I hope EMDR goes well for you… I’ve heard it works well with PTSD type things. Maybe someday I’ll get a chance to explore it myself. I think its good news that you are finding hope because it sucks to not have it. I go through my own phases of feeling hopeless and hopeful.

I find talking about Ns and BPDs useful to me. Thats never a replacement for talking about ourselves, but I find understanding their behavior helpful in diminishing the power their actions over me had. What was once hurtful often becomes trivial when I realize the reason those things were done to me… its often quite silly.

I think I understand how learning about N’s can minimize her power.

I think it had the opposite effect on me. I used to think of my exN/S as a hurt little child trapped in a self-centred sadistic empathic-less adult body. I had compassion then. The more I learned about Nism, and Sociopathy the more angry I became.

Well, I wish it worked for you like it worked for me, but I guess that isn’t always so. I still see them as wounded children, but not any less nasty for it. It became easier for me when I realized the nasty things my ex did weren’t always just for the thrill but some misperceived slight. She did the things she did because she thought I was someone else, which for me, takes the edge off of things a bit. She’s not just evil and nasty, but an idiot.

She's not just evil and nasty, but an idiot.

 

thanks for the laugh :)

 I didnt used to think my ex was evil, I certainly didnt while I was with him, although I told him a couple times I was afraid he'd lost his soul because of the decisions he made. 

 

I can identify with feeling like they are soulless. They are definitely missing something. I know its dehumanizing and I don’t like to do it, but I often do feel as if they are more animal than human. I’m not exaggerating here, but I once thought she might be possessed and I don’t even believe in that kind of thing. But I literally did for a few minutes.

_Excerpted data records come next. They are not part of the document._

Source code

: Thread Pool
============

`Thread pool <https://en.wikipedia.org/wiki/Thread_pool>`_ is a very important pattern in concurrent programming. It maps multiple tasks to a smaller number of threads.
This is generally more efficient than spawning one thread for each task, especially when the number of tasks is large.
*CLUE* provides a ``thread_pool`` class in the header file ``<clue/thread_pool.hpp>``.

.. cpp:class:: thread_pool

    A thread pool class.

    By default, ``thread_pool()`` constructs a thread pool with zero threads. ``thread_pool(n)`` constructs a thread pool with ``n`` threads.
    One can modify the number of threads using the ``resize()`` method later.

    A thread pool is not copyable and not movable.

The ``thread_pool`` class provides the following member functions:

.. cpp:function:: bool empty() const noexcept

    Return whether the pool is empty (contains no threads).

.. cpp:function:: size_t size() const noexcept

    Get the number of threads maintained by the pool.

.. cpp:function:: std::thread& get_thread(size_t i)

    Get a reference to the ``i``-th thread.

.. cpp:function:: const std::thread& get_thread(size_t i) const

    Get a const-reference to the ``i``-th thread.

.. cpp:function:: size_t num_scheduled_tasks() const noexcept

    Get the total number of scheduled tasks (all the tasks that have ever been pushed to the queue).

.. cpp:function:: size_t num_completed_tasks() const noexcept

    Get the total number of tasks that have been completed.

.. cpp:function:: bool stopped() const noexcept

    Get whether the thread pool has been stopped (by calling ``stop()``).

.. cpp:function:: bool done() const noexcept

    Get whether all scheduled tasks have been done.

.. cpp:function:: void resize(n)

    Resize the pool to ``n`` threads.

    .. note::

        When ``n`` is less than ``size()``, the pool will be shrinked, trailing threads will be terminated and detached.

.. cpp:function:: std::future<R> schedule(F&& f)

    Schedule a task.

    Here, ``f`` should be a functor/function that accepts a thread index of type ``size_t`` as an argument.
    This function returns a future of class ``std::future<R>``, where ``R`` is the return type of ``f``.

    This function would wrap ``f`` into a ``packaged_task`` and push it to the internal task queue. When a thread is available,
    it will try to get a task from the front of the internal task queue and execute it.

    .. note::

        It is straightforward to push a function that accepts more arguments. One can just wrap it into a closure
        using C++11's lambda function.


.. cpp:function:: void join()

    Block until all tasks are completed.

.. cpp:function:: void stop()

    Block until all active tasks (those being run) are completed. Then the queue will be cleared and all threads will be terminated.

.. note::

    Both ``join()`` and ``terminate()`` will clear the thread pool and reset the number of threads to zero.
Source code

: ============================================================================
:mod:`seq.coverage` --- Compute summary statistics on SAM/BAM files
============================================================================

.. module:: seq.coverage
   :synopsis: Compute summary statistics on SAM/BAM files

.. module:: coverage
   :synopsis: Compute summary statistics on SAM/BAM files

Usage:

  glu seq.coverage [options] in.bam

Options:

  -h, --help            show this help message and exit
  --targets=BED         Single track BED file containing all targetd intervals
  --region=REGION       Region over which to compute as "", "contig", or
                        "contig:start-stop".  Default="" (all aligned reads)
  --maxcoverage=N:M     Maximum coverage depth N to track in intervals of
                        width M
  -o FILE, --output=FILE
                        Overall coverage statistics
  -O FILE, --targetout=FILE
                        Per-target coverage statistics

Well I dont know how religious I am, but I have a reverence for something spiritual in me thats beyond just my body, my brain, my relationships.

I dont know that I ever thought of my ex as less than human (although when he went into rages he always did seem like a wild animal that had been cornered and would kill me if it meant he could get away).

But I did a number of times feel his choices to get what he wanted regardless of whether he stole from or hurt others, even those whom he professed to love – or even worse when he had no regard for human life – or got giddy with sadistic pleasure in causing pain for others –

those were times I felt he had let that reverential spiritual beautiful thing about himself be cast aside as though it were a hindrance…that he somehow rejected the goodness about himself, that he sacrificed it in order to be the badguy-having-fun.

I’ve read Vaknin’s words about it being a N’s nature, but sadism isnt part of nature. The lack of conscience someone could convince me is natural for a N/S, like an animal – but not sadism.

And the disregard for life whether it was someone he felt was guilty (a la Tony Soprano’s “code”), or an innocent pedestrian or worse… there’s something “lost” about that yanno?

not possessed as much as, rejecting of his own soul…

ugh, I’ve got some really vivid images I cant find words for, sorry.

I believe he has choices, free will…he may be forever impacted by his N/S urges, but he could choose not to give in to them…but every time he does, I wonder if he isnt murdering part of himself he wont ever be able to get back…some precious part.